Lin Mao-Jan, Langmead Ben, Safonova Yana
Department of Computer Science, Johns Hopkins University.
Computer Science and Engineering Department, Pennsylvania State University.
bioRxiv. 2024 Jul 23:2024.07.20.604421. doi: 10.1101/2024.07.20.604421.
New high-quality human genome assemblies derived from lymphoblastoid cell lines (LCLs) provide reference genomes and pangenomes for genomics studies. However, the characteristics of LCLs pose technical challenges to profiling immunoglobulin (IG) genes. IG loci in LCLs contain a mixture of germline and somatically recombined haplotypes, making them difficult to genotype or assemble accurately. To address these challenges, we introduce IGLoo, a software tool that implements novel methods for analyzing sequence data and genome assemblies derived from LCLs. IGLoo characterizes somatic V(D)J recombination events in the sequence data and identifies the breakpoints and missing IG genes in the LCL-based assemblies. Furthermore, IGLoo implements a novel reassembly framework to improve germline assembly quality by integrating information about somatic events and population structural variantions in the IG loci. We applied IGLoo to study the assemblies from the Human Pangenome Reference Consortium, providing new insights into the mechanisms, gene usage, and patterns of V(D)J recombination, causes of assembly fragmentation in the IG heavy chain (IGH) locus, and improved representation of the IGH assemblies.

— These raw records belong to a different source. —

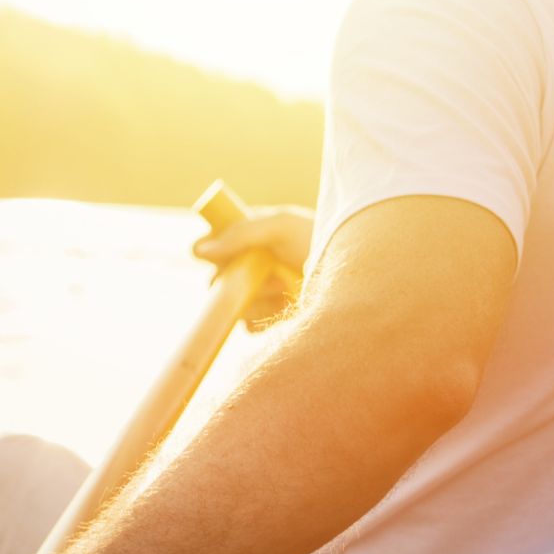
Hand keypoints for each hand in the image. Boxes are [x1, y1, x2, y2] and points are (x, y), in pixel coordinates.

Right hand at [194, 206, 312, 324]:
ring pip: (233, 304)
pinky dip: (261, 319)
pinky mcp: (273, 321)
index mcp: (256, 238)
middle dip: (235, 279)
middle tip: (262, 272)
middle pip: (219, 279)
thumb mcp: (281, 226)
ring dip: (254, 298)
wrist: (357, 278)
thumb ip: (240, 233)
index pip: (218, 245)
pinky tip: (285, 306)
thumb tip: (196, 250)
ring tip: (283, 287)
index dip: (213, 251)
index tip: (218, 255)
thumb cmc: (321, 241)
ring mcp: (264, 295)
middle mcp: (257, 266)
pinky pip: (249, 327)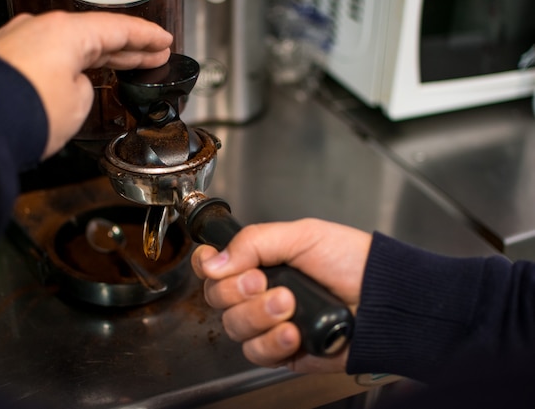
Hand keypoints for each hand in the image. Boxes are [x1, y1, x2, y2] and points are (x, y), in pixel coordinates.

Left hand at [0, 11, 172, 158]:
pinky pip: (49, 58)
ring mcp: (20, 43)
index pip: (119, 30)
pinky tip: (83, 76)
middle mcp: (41, 30)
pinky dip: (71, 65)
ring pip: (72, 47)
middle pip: (97, 37)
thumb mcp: (79, 102)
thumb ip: (86, 88)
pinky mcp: (5, 62)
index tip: (164, 43)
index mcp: (66, 32)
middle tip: (154, 55)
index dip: (147, 39)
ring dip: (100, 57)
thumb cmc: (27, 112)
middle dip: (129, 48)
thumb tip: (75, 87)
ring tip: (126, 67)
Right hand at [191, 218, 371, 372]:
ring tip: (289, 305)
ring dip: (259, 315)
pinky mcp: (281, 351)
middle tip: (263, 282)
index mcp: (259, 261)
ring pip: (234, 326)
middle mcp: (258, 293)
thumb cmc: (350, 261)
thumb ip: (254, 242)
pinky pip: (256, 353)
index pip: (215, 265)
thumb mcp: (302, 235)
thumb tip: (214, 261)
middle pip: (217, 298)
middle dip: (238, 290)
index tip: (213, 263)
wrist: (382, 298)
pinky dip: (272, 342)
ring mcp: (268, 323)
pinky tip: (293, 332)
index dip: (207, 265)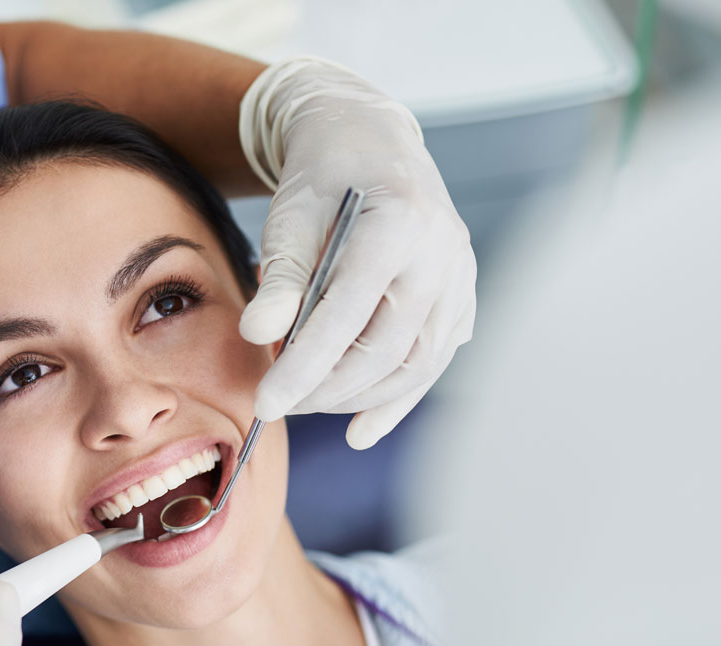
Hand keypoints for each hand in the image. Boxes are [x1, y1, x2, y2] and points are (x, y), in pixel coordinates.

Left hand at [238, 58, 475, 448]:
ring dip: (360, 398)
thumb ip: (280, 278)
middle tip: (281, 404)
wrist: (369, 143)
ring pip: (417, 363)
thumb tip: (259, 336)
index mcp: (398, 223)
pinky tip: (362, 428)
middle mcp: (441, 252)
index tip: (266, 404)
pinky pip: (434, 360)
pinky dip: (398, 399)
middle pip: (387, 348)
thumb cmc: (324, 179)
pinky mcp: (462, 295)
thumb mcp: (289, 216)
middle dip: (329, 389)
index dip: (305, 367)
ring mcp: (459, 275)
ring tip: (310, 405)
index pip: (348, 315)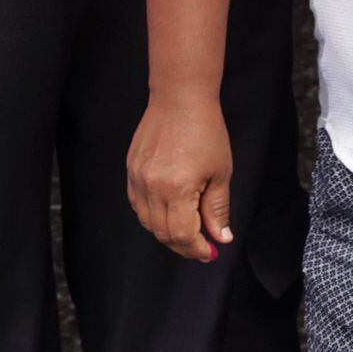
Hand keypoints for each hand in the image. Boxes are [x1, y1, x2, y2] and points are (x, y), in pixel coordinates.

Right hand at [126, 93, 236, 261]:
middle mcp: (152, 187)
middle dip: (183, 246)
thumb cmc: (205, 130)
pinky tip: (168, 214)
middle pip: (163, 233)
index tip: (209, 252)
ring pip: (147, 222)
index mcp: (177, 188)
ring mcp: (138, 178)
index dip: (196, 249)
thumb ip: (218, 209)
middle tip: (201, 247)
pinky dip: (152, 216)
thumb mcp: (220, 172)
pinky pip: (137, 205)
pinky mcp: (131, 170)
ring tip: (187, 232)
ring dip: (167, 233)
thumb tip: (221, 238)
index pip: (183, 235)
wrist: (180, 98)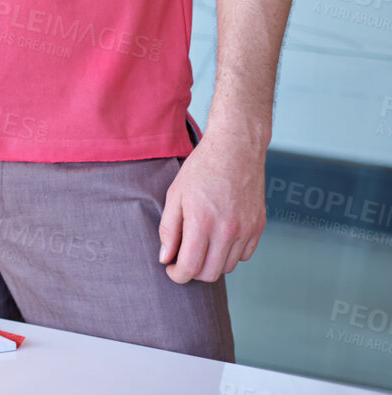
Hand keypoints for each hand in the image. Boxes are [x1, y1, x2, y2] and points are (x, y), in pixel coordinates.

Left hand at [158, 126, 266, 283]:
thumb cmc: (201, 169)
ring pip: (227, 267)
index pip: (189, 267)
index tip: (170, 269)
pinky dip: (229, 254)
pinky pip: (243, 255)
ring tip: (200, 246)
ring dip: (211, 263)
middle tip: (182, 259)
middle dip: (192, 272)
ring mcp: (246, 230)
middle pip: (210, 274)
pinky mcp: (259, 227)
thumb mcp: (175, 194)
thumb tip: (165, 257)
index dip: (177, 274)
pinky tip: (218, 239)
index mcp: (202, 222)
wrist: (235, 150)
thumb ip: (168, 229)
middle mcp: (227, 230)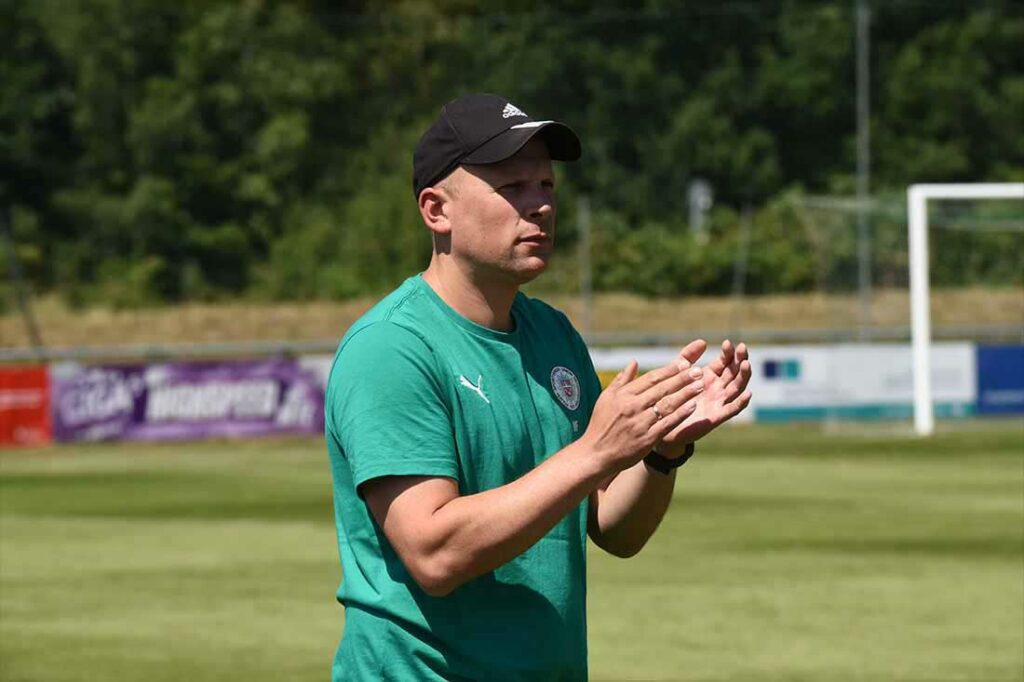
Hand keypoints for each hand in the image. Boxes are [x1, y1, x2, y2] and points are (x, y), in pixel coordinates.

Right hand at [581, 358, 705, 470]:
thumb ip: (622, 380)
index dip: (669, 370)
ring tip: (700, 385)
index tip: (684, 363)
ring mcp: (641, 422)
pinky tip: (692, 406)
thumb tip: (634, 362)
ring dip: (685, 394)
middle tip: (698, 371)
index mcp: (623, 395)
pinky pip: (668, 423)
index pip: (651, 378)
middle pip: (662, 389)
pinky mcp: (647, 438)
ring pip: (667, 404)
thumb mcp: (606, 398)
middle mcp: (633, 406)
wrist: (596, 453)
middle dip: (682, 379)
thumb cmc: (600, 424)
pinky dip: (681, 414)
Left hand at [655, 339, 751, 457]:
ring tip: (746, 364)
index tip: (728, 343)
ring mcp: (719, 402)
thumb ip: (687, 356)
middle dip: (740, 360)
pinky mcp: (716, 417)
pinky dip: (741, 402)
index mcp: (710, 376)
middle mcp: (718, 388)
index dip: (728, 353)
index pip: (724, 362)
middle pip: (734, 372)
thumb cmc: (673, 396)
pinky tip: (748, 394)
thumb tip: (702, 341)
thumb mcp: (679, 372)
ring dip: (743, 376)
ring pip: (736, 388)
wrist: (664, 423)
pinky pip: (732, 409)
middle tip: (742, 348)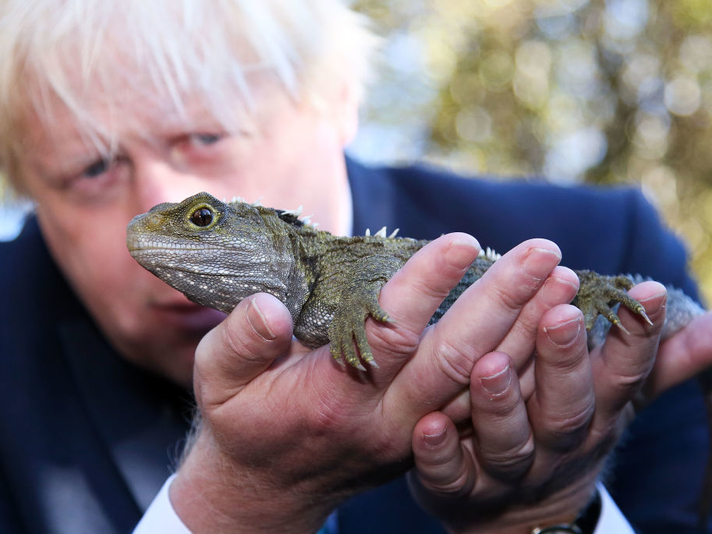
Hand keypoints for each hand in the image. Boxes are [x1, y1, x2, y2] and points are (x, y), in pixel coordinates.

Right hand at [167, 234, 573, 533]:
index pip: (390, 336)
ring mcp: (414, 431)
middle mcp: (385, 417)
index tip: (463, 241)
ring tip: (564, 279)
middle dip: (503, 302)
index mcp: (333, 396)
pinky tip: (546, 323)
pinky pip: (484, 398)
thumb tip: (270, 305)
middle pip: (455, 358)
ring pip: (481, 382)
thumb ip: (240, 341)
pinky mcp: (428, 435)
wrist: (269, 490)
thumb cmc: (243, 421)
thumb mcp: (218, 380)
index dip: (426, 288)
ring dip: (526, 331)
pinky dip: (520, 362)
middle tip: (544, 251)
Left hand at [408, 281, 667, 532]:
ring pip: (508, 442)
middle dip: (563, 362)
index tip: (647, 292)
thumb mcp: (611, 400)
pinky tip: (428, 426)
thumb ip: (654, 362)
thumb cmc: (563, 431)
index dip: (635, 338)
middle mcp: (554, 444)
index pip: (620, 375)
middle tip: (559, 314)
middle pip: (565, 407)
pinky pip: (449, 476)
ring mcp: (506, 472)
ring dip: (500, 406)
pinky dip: (439, 454)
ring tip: (489, 365)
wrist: (519, 518)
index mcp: (591, 414)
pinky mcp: (457, 491)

源自淋巴母细胞系(LCLs)的新型高质量人类基因组组装为基因组学研究提供了参考基因组和泛基因组。然而,LCLs的特性给免疫球蛋白(IG)基因分析带来了技术挑战。LCLs中的IG基因座包含种系和体细胞重组单倍型的混合物,使得它们难以进行准确的基因分型或组装。为应对这些挑战,我们引入了IGLoo,这是一种软件工具,它实现了用于分析源自LCLs的序列数据和基因组组装的新方法。IGLoo可表征序列数据中的体细胞V(D)J重组事件,并识别基于LCLs的组装中的断点和缺失的IG基因。此外,IGLoo实现了一种新颖的重新组装框架,通过整合IG基因座中的体细胞事件信息和群体结构变异来提高种系组装质量。我们将IGLoo应用于研究人类泛基因组参考联盟的组装,为V(D)J重组的机制、基因使用和模式、IG重链(IGH)基因座中组装片段化的原因以及IGH组装的改进表示提供了新的见解。